Michael Ohoven, CEO of Infinity Media, says some sort of studio participation is often key. For “Capote,” the under-$10 million Oscar buzz pic he produced along with Infinity partner William Vince and Caroline Baron, Ohoven says the film was financed through equity, Canadian tax credits and a negative pickup by United Artists.

“A little while ago, you didn’t have to have the studio involved, but nowadays,” he says, with presales leveling out and German funds disappearing, “you need your soft money and you need your studio deals.”

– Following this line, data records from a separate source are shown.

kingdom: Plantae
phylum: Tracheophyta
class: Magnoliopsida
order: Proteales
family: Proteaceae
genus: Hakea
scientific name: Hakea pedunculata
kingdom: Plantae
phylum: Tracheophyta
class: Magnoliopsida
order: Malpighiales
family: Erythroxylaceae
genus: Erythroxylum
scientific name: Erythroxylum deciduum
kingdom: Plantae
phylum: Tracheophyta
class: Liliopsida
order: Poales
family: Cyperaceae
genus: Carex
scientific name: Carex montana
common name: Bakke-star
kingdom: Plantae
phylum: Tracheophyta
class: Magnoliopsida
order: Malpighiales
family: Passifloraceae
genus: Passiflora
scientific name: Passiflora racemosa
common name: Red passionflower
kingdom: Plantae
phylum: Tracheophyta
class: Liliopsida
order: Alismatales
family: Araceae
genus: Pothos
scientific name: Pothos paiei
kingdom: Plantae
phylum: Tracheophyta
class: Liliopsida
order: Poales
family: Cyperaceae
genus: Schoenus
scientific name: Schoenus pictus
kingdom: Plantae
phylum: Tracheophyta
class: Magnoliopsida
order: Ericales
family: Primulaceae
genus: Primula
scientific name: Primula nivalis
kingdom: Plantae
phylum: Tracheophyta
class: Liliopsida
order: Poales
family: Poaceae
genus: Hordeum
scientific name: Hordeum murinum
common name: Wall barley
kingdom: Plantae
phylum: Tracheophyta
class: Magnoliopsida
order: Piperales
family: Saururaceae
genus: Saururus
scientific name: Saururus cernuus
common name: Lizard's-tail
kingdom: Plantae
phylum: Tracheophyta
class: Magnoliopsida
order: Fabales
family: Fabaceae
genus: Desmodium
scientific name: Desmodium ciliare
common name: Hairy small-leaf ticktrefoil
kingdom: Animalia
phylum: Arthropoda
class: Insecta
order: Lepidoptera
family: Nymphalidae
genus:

Changes in financing opportunities in Germany of late and the uncertainty in the U.K.’s tax structures also have created a void, says ICB Entertainment Finance co-managing director David Hutkin, that has been filled by U.S.-based equity (“whether hedge-fund money or straight-ahead equity”) and new state tax incentives like those in Louisiana, New Mexico, North Carolina, Pennsylvania and New York.

But Fred Milstein, prexy of boutique bond company Cine Finance, says the growth of the independent business lies abroad.

“European productions continue to grow, and Asia is a developing market for us,” he says, citing the new Jet Li actioner his firm has recently bonded.

Jonathan Wolf, exec VP of IFTA and managing director of the AFM, agrees. With the expansion of filmed entertainment globally, from local soap operas to TV programming, he says numerous countries are now taking the next step to feature filmmaking.

“At this year’s AFM, there are first-time exhibitors from 24 different countries. That, to me, indicates that this growth is very widespread, and not just in one region of the world or linked to one type of incentive,” he notes.

And a greater sophistication in the world market has created a stronger independent scene, argues ICB’s Hutkin. “There continues to be a flight to quality,” he says. “When I first started, sales were made in every territory, and we were just putting films through the mill. But today, there are films that do not sell in every territory.

“It’s partly what’s attracting the equity and more studio guys into the indie world,” continues Hutkin. “I think they see that the films have a better chance of doing well, be it Oscar nominations or box office. It’s much healthier than it used to be.”